Wiggle CRC has been contacted by road.cc for comment.

“If you voted for Brexit, please realise this is 90% because of your decision”: UK cycle distributor FLi ceases trading

Wiggle’s worrying losses are yet another sign of the challenging times for the bike industry. Yesterday, road.cc reported that the Bicycle Association’s latest findings on the state of the UK cycle industry suggest that bike sales have slumped once again, months on from the national trade association reporting they had fallen to a 20-year low in 2022.

The news comes courtesy of the Bicycle Association’s mid-year report for the first half of 2023, which suggests that mechanical bike sales have fallen by eight percent and e-bike sales by 12 percent.
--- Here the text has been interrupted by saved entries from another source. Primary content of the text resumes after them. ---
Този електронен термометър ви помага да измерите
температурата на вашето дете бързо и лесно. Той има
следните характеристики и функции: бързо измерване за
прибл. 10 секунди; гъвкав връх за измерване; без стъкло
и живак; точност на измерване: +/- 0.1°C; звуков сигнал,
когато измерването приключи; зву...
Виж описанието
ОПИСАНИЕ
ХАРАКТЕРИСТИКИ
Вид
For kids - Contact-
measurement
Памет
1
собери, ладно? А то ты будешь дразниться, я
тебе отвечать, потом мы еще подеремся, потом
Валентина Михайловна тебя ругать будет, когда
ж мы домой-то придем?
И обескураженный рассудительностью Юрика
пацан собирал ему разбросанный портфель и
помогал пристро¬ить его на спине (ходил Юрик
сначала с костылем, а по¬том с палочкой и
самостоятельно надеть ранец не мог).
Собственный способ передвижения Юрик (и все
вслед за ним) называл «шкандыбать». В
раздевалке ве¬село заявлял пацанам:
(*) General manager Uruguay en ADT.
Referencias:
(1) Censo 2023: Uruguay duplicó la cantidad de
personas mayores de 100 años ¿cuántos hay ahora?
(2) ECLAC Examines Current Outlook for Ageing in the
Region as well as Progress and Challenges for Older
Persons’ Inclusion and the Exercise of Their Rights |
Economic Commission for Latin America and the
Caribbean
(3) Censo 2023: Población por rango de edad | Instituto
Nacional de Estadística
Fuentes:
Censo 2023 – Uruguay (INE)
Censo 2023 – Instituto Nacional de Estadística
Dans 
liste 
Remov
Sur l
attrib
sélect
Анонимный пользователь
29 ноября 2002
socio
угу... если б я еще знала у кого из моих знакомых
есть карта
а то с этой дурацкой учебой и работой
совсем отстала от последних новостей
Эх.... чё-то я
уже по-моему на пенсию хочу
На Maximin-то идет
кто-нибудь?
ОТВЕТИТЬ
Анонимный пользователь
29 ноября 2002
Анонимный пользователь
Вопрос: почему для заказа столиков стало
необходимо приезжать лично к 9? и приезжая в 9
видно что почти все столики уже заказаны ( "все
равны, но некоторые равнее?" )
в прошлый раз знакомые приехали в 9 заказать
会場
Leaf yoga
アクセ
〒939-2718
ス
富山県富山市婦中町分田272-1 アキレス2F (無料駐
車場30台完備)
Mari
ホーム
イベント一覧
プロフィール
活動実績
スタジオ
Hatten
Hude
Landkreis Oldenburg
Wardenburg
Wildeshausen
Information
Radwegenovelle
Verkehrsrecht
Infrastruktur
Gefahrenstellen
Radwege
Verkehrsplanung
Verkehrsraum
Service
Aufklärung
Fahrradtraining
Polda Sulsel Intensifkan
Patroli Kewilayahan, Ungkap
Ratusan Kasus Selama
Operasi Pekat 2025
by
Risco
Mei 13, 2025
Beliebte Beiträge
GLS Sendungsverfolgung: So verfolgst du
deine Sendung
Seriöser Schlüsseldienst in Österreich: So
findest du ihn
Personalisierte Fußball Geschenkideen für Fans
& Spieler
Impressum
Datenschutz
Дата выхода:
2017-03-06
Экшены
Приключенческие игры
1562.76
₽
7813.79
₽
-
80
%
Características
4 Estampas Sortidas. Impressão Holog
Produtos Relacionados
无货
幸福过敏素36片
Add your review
Furthermore, the total market value of the cycle industry has dropped by eight per cent compared with the same period last year.

Concerningly, the numbers come from a low starting point, with last year seeing bike sales in the UK dropping to the lowest level in two decades, 27 percent below pre-Covid levels as the cost-of-living crisis gripped.

As Wiggle claimed in their recent report, the implementation of Brexit protocols over the past few years has also had a damaging impact on the industry.

> Ribble Cycles sees “encouraging” improvement in performance after making £5 million loss in 2022

In July, as FLi Distribution ceased trading with immediate effect, the Huddersfield-based distributor’s director blamed the “red tape and barriers to trade” currently affecting businesses for his company’s demise.

FLi – which began life in 2008 as FLi Race Team Management, before transitioning to distribution – was known for supplying KTM bikes to the UK for over a decade, a relationship which ended in April this year.

The distributor notified dealers and suppliers of its decision to cease trading earlier this summer, with director Colin Williams citing the impact of Brexit, the complexities and restrictions surrounding UK and EU trading, and the difficulties facing the bike industry in the post-Covid lockdown period as the main reasons behind FLi’s disappearance.

“If you voted for Brexit, please realise this is 90 percent because of your decision back in 2016,” Williams said. “I have no idea what will be next, but as the people close to me know, whatever it is, it’ll be better than the last 18 months.

“I’m done fighting, I’m done with the red tape and the barriers to trade. It hadn’t been fun for some time, so the time was right to end it now, life is too short. The relief now the decision is made is amazing, but I am so sorry for any negative impacts it will have on anyone and I’m doing my best to resolve any and all of them where I can.”

Issues stemming from Brexit and the post-Covid lockdown purchasing malaise were also cited earlier this month by Ribble as factors behind the company’s £5 million loss in 2022 – though the company encouragingly reported a “strong volume in growth demand of 10 percent” for the first half of 2023, amidst a restructuring process to mitigate risk.